- [Exercise] Which lines of the records contain the word "INCLUDE"? Show each of them.

- [Data for the task]
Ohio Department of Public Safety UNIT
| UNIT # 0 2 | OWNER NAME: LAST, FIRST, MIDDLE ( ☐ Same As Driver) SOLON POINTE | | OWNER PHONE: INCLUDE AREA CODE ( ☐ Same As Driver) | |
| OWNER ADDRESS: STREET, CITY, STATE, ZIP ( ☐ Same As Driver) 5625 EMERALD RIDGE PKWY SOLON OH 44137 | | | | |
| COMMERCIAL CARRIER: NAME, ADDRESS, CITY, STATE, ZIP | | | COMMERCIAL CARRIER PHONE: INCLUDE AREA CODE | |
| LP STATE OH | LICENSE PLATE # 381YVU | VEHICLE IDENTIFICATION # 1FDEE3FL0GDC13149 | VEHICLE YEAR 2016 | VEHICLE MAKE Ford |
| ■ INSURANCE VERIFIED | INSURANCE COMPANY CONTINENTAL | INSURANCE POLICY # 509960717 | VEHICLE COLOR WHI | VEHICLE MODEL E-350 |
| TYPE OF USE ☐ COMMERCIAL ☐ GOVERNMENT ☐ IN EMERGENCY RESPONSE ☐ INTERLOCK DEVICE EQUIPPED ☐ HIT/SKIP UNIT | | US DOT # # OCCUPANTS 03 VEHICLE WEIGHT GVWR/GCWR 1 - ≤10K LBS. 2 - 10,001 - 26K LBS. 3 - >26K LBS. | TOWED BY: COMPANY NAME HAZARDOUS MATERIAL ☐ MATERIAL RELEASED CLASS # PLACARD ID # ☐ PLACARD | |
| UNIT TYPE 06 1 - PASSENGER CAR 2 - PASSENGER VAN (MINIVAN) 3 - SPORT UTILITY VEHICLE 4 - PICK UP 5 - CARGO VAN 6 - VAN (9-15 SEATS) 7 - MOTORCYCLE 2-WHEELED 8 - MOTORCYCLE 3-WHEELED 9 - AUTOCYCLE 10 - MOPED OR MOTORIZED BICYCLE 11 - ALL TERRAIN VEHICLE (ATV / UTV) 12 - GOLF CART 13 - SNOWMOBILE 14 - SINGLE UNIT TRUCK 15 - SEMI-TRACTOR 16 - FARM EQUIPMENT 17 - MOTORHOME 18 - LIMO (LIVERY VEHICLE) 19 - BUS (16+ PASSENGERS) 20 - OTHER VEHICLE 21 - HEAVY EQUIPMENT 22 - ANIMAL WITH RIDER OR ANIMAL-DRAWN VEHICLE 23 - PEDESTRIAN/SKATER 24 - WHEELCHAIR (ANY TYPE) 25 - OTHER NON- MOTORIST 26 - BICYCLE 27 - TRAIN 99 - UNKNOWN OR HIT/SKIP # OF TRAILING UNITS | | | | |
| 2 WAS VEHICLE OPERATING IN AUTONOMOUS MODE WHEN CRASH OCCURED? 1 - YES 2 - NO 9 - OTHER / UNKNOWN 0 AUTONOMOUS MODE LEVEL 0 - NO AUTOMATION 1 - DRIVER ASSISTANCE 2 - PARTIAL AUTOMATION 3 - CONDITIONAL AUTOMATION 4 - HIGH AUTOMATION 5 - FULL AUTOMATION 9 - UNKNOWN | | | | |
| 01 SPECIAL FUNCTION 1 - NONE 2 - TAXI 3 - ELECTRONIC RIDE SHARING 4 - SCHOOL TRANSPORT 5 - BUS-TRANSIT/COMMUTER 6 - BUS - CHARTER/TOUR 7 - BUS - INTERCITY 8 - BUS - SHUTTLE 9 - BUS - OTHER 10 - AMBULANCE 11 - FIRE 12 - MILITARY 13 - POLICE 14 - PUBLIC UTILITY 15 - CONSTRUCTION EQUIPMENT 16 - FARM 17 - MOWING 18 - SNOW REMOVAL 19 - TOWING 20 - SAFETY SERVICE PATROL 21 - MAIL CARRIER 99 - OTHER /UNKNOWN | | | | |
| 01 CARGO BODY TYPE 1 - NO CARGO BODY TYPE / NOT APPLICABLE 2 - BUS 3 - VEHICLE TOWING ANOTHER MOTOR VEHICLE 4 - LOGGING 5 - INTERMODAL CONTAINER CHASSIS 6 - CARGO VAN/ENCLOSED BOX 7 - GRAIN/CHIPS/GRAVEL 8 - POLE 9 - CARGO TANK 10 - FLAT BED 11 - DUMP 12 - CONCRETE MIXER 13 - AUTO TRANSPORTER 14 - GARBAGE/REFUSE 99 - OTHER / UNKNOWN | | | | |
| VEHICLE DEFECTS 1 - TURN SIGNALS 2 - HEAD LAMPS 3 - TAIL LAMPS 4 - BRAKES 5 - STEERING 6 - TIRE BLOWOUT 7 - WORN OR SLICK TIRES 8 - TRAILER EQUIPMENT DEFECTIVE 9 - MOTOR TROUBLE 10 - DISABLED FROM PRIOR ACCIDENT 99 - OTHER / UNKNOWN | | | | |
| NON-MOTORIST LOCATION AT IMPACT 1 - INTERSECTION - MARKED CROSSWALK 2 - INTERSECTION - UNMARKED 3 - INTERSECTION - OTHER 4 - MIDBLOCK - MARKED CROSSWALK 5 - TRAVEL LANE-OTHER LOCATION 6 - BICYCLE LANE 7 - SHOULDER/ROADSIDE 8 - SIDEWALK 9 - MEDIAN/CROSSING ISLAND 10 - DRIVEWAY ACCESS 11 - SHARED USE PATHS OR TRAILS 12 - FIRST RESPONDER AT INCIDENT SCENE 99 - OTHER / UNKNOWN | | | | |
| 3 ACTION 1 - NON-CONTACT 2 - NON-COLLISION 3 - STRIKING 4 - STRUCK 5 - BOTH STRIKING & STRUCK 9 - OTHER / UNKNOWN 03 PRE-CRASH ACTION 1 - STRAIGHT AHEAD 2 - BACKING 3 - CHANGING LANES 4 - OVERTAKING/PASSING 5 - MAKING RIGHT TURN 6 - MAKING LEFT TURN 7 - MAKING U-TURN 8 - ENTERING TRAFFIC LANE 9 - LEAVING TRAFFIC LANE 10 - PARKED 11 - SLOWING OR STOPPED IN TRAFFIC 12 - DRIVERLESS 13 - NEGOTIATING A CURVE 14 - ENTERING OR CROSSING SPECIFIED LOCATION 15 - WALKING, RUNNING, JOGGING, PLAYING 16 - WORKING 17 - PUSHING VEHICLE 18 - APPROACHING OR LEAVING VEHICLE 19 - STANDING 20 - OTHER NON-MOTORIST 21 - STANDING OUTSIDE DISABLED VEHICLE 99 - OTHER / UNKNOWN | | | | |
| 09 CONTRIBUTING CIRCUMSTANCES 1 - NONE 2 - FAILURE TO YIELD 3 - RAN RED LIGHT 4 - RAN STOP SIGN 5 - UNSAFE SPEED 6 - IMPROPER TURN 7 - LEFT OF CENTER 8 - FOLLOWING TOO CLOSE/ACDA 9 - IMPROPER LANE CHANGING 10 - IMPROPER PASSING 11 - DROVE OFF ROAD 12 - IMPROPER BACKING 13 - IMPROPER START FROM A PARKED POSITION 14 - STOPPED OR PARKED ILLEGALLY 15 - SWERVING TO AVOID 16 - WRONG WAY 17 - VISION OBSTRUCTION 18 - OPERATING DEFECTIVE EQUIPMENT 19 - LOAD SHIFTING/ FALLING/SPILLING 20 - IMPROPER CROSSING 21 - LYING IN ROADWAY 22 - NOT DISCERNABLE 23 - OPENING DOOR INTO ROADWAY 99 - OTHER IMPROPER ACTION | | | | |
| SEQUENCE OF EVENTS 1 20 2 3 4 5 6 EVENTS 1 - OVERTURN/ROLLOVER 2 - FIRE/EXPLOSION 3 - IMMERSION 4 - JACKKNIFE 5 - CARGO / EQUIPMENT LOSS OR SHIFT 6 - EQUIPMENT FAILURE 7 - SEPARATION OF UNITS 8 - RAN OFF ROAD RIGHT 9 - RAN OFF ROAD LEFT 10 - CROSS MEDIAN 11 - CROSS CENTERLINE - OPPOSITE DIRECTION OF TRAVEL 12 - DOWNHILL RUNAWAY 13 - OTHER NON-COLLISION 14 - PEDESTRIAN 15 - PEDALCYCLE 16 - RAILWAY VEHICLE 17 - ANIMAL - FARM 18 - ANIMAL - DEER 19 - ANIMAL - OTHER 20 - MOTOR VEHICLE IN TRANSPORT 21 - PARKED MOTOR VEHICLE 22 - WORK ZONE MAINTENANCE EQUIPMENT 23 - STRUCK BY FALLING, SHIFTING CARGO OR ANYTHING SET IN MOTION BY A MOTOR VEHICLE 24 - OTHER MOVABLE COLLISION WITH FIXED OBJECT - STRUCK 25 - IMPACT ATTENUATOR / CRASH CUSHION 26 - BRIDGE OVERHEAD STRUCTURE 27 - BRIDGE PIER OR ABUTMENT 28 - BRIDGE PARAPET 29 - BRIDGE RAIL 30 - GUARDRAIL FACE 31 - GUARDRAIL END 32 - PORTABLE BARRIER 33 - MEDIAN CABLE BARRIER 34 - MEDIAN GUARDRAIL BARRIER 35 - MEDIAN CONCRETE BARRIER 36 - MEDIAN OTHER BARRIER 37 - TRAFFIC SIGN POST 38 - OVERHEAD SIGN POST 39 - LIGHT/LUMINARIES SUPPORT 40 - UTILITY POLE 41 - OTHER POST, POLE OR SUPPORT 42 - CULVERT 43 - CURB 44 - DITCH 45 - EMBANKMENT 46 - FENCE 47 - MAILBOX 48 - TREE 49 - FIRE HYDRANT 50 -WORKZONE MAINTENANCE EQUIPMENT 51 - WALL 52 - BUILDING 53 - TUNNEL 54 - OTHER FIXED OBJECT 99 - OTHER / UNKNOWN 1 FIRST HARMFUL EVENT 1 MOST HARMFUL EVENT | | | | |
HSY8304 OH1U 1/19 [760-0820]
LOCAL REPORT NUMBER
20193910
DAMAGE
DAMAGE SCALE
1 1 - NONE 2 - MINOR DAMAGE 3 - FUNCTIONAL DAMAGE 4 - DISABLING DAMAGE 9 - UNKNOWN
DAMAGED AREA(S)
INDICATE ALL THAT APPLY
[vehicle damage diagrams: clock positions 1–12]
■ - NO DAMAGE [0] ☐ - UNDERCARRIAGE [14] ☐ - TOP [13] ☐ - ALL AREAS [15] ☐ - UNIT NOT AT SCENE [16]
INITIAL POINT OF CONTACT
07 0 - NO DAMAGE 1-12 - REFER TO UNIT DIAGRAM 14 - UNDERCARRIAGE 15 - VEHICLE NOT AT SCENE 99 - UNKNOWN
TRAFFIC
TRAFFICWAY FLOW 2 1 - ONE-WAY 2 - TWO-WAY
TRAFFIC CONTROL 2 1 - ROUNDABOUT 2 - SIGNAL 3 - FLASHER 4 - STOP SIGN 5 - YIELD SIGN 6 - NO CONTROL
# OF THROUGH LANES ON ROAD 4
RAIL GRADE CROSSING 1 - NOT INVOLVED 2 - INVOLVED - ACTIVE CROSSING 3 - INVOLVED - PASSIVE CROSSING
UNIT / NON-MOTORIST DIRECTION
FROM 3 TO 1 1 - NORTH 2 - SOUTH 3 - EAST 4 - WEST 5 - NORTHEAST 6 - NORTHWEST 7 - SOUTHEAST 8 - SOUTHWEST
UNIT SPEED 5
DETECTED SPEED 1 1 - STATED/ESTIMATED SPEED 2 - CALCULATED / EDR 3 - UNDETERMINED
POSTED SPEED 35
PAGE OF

- [Written answer]
| UNIT # 0 2 | OWNER NAME: LAST, FIRST, MIDDLE ( ☐ Same As Driver) SOLON POINTE | | OWNER PHONE: INCLUDE AREA CODE ( ☐ Same As Driver) | |
| COMMERCIAL CARRIER: NAME, ADDRESS, CITY, STATE, ZIP | | | COMMERCIAL CARRIER PHONE: INCLUDE AREA CODE | |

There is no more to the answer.